This project foregrounds the literary configuration of transnational spaces and transnational communities by women belonging to the Jewish and Spanish exile in Latin America. The configuration of transnational spaces and communities is grounded in the perception of a common identity and discourse based on cross-border (religious, cultural, ideological, linguistic) unifying features (Keck and Sikkink, 1998).
These spaces and communities form “transnational topographies” (Besserer 2004) on the basis of “the density and the frequency of community practices” in spite of the geographical distance that separates its participants. The daughters and granddaughters of both the Jewish and the Spanish exile occupy a liminal place which makes the creation of transnational topographies even more instrumental for these generations. Hence, this project dedicates special attention to the way second and third generation of exiles create and develop cross-border networks and routes in their literary work.

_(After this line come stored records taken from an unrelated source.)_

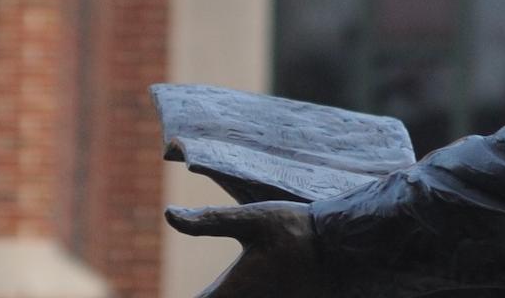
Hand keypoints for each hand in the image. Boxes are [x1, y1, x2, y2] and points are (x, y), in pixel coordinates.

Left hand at [166, 202, 327, 296]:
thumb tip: (168, 214)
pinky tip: (248, 287)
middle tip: (203, 290)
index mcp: (234, 291)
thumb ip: (208, 220)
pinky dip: (249, 296)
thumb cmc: (298, 230)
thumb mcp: (251, 218)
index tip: (157, 294)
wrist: (347, 247)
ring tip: (221, 287)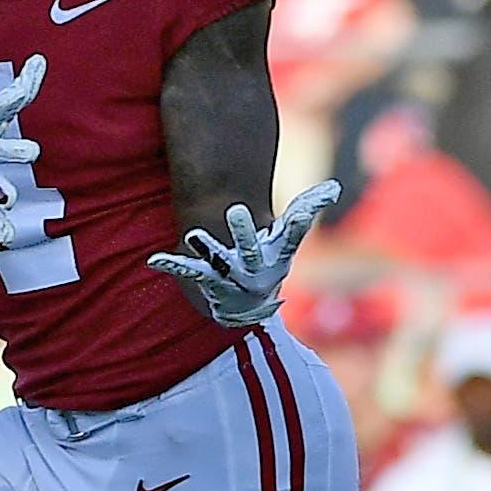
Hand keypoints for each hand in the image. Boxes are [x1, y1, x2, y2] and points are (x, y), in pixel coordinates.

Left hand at [146, 180, 340, 327]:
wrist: (245, 303)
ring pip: (218, 263)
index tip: (300, 210)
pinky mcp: (205, 282)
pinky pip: (189, 272)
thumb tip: (334, 187)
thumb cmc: (268, 260)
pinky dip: (173, 265)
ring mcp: (229, 279)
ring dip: (208, 249)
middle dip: (244, 233)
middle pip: (251, 251)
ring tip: (194, 233)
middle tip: (236, 210)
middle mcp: (255, 272)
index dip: (297, 222)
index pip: (289, 236)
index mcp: (277, 257)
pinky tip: (156, 258)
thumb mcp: (286, 237)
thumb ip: (306, 209)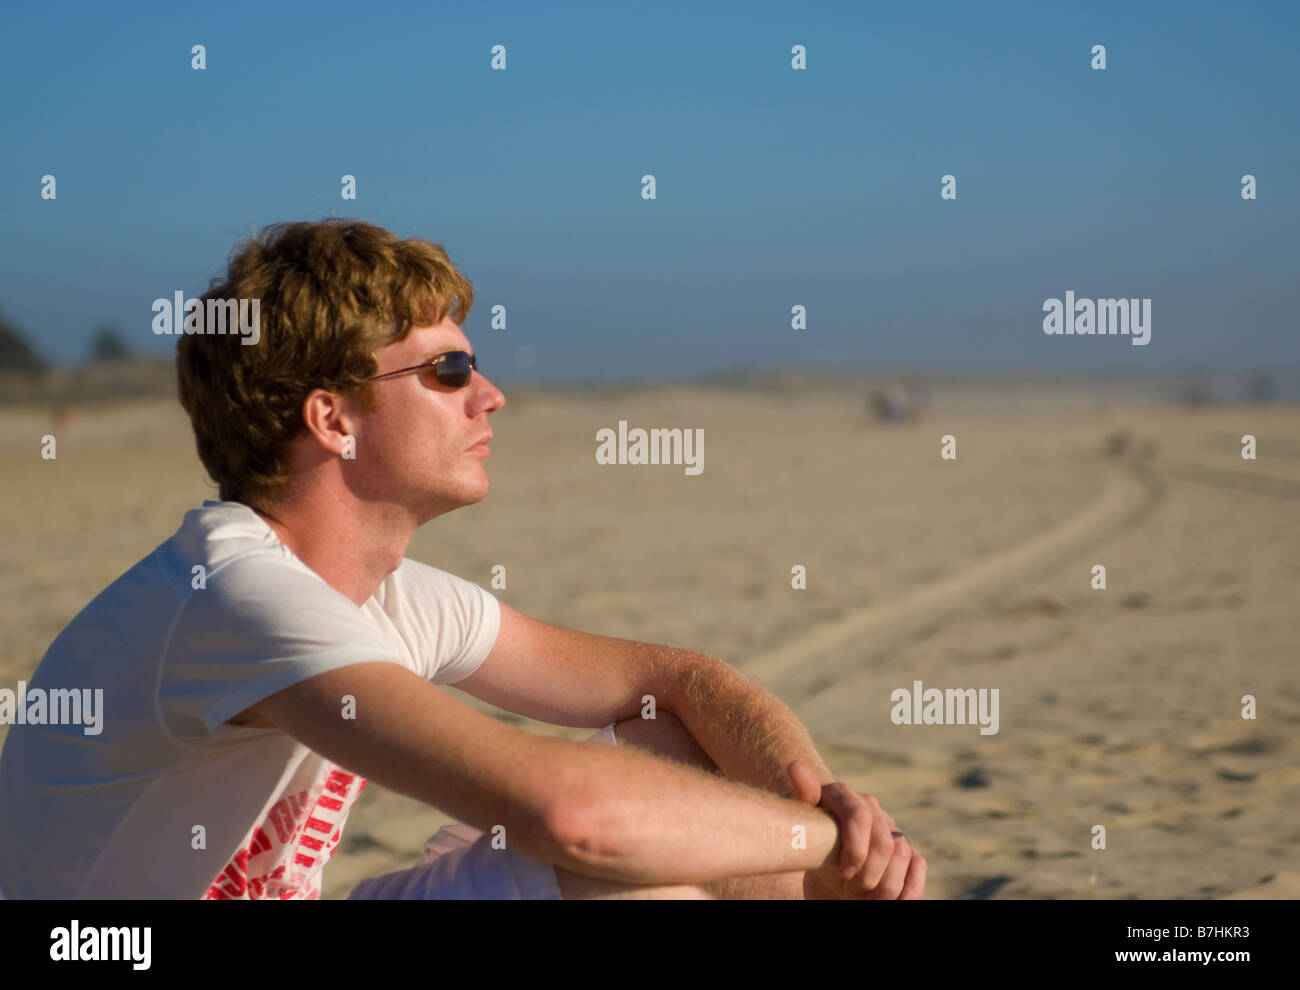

Although the project focuses on both 20th- and 21st-century writings, it adopts a transnational perspective (Schiller, Basch & Blanc-Szanton, 1992). Even if transnationalism is a recent concept which is associated with new technological means, the phenomenon to which it refers can be traced back far into the past (Green 2019). This insight has given rise to a re-definition of the concept which sees in today’s technological advances a favorable but not exclusive context for transnationalism (Green 2019: 64). The exchange of letters, the interaction in dialogic gatherings and the dynamics of associations of the 20th century were not less effective than today’s chats, Emails and blogs. Hence, the project’s main goal is to contribute to the historicization of transnationalism wihin the context of Jewish/Spanish exile in Latin America.
Besserer, F.. 2004. Topografías transnacionales. Plaza y Valdés Editores.
Green, Nancy L. 2019. The Limits of Transnationalism. The University of Chicago Press.
Glick Schiller, N.; L. Basch y C. Szanton Blanc. 1992. “Transnationalism: A New Analytic Framework for Understanding Migration”. Annals of the New York Academy of Sciences 645 (1), pp. 1-24.
Keck, Margaret y Kathryn Sikkink. 1998. Activists Beyond Borders. Transnational Activist Networks. Cornell University Press.